26話
晴れ渡る青い空の元、ビルばかりの都市中心部において例外的に木々が生い茂る公園の中で一人ジョギングで汗を流していく。
一応今日は非番の日で訓練の必要はないのだがどうにも体を動かしていないと落ち着かない。
そもそもほかのメンバーはほとんど訓練などしないが、自分はそういう訳にもいかない。
フォースレンジャーにおいて能力における適正値が一番低く、パワーもスピードもほかの面々に劣るからだ。
足りないものは日々の訓練で補うしかないのが現状。
軍でみっちりしごかれた成果で現場での判断力、咄嗟の対応は自身が一番である自負があるが危機的状況を打破する力はやはりレッドが一番だろう。
適正値が最も高いレッドは頑丈なうえに高い出力を誇る。
先日のガスマスクの怪人達との闘いでも唯一力で勝っていたし、自分では球体のプラズマ弾を一発撃ちだすだけでも相当消耗するのだがレッドであればレーザーの様に射出し薙ぎ払うことすら可能。
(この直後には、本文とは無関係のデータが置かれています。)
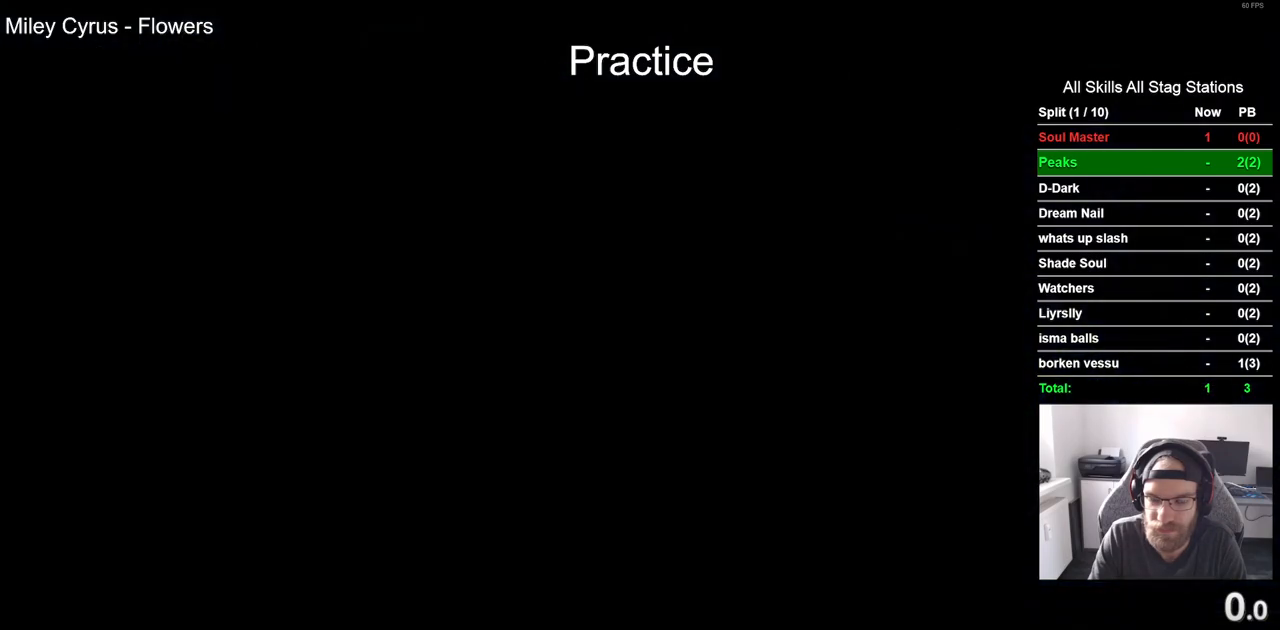
{"dt_ms": 500, "buttons": ["DPAD_RIGHT"], "left_stick": "center", "right_stick": "center", "events": []}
もっとも出力の調整があまりできないため市街地で使えるような代物ではないが……。
さらに言えば力押しでどうにかなるせいで訓練がおざなりにされてしまっている。
この状況を変えたいと言う思いはある。
このままでは先日の失態に続き更なる失敗を犯す気がするのだ。
いや確実に問題が起きる。
だからと言って何か手立てがあるわけでもなくジョギングのペースを落として息を整えていく。
息を整えるといつも休憩に使っているベンチへと腰を掛ける。
ベンチは公園内にある池の畔に設置されたもので池とその奥に見える広場と林を一望することができる。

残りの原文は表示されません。